Aquarium manager Daryl Foong said performing a lion dance underwater wasn’t an easy task. “There is an element of safety that we need to maintain in the aquarium, because we have sharks in the tank and they are wild animals. Even though they are quite used to human presence, we still have to respect them”, said Foong.
While most of the fish were generally nonchalant about the lion’s presence in their home, the green sea turtles are known to get quite cheeky once they catch sight of the new arrival. “They’ll start nudging the lion, maybe hoping there’s a bit of food in it for them”.

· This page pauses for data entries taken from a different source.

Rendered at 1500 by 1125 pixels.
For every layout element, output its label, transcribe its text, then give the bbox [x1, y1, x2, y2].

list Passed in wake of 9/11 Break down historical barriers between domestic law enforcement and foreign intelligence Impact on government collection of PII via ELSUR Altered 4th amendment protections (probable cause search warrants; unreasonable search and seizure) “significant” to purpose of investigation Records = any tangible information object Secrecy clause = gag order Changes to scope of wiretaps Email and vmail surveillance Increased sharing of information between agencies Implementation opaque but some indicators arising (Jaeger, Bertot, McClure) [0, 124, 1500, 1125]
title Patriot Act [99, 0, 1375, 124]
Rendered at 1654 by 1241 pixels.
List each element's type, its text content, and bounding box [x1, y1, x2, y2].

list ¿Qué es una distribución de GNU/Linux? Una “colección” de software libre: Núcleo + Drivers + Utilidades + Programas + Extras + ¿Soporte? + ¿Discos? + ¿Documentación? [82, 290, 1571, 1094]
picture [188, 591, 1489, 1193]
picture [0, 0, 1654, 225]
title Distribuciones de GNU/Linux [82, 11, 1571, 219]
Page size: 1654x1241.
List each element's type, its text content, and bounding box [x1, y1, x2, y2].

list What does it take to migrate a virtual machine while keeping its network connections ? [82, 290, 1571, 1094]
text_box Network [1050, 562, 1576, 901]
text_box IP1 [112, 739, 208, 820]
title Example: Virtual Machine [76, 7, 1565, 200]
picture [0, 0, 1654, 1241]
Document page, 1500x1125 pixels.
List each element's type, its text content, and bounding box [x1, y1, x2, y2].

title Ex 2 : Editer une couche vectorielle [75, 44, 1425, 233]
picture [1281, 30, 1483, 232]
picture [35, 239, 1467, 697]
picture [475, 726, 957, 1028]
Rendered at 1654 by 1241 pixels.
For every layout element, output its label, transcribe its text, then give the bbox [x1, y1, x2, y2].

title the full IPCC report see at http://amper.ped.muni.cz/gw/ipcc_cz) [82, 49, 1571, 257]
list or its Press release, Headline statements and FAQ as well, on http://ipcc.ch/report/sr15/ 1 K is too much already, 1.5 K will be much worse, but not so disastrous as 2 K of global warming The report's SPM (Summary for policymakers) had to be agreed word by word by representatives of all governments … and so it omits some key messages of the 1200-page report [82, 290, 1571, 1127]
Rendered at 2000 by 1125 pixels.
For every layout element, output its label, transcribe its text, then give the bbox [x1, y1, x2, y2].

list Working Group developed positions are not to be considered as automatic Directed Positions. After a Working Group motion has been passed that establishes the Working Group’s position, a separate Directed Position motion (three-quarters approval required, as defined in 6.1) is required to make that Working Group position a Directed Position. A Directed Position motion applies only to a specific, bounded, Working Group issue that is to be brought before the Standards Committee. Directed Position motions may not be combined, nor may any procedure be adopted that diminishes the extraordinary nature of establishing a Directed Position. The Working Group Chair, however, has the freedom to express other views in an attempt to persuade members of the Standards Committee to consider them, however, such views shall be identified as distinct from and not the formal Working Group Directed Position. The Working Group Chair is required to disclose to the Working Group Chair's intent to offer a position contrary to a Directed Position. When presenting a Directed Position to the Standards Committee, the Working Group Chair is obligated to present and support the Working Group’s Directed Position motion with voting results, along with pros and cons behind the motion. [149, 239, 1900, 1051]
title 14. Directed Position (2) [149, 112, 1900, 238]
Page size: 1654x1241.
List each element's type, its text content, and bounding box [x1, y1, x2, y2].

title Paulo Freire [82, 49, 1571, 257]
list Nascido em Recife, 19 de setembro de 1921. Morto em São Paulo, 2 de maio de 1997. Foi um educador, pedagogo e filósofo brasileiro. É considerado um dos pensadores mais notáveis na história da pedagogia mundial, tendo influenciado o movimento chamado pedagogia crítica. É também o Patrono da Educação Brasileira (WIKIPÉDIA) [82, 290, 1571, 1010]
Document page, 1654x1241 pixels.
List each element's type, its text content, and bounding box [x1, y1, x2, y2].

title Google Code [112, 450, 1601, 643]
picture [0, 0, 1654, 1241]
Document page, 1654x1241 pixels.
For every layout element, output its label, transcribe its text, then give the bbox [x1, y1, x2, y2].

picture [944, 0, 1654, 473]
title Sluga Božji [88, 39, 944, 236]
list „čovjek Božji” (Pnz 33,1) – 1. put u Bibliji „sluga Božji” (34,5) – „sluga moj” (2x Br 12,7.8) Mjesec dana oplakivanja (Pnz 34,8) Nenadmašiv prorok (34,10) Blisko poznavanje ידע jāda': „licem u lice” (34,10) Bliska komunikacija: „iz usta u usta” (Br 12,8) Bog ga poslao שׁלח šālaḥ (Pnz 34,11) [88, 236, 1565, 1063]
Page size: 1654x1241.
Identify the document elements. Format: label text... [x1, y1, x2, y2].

The lion scuba dance: a tradition
Aquaria KLCC first debuted their underwater lion dance during Chinese New Year in 2009, and continued to hold it on and off in the years that followed. Positive feedback from the public has resulted in the special event being held continuously for three years.
Lion dances are traditionally performed in China and among ethnic Chinese communities all over the world to mark the Lunar New Year. In the traditional art form, two or more performers put on a colourful head and cloak, and try to mimic a lion’s movements, accompanied by music – although not usually underwater.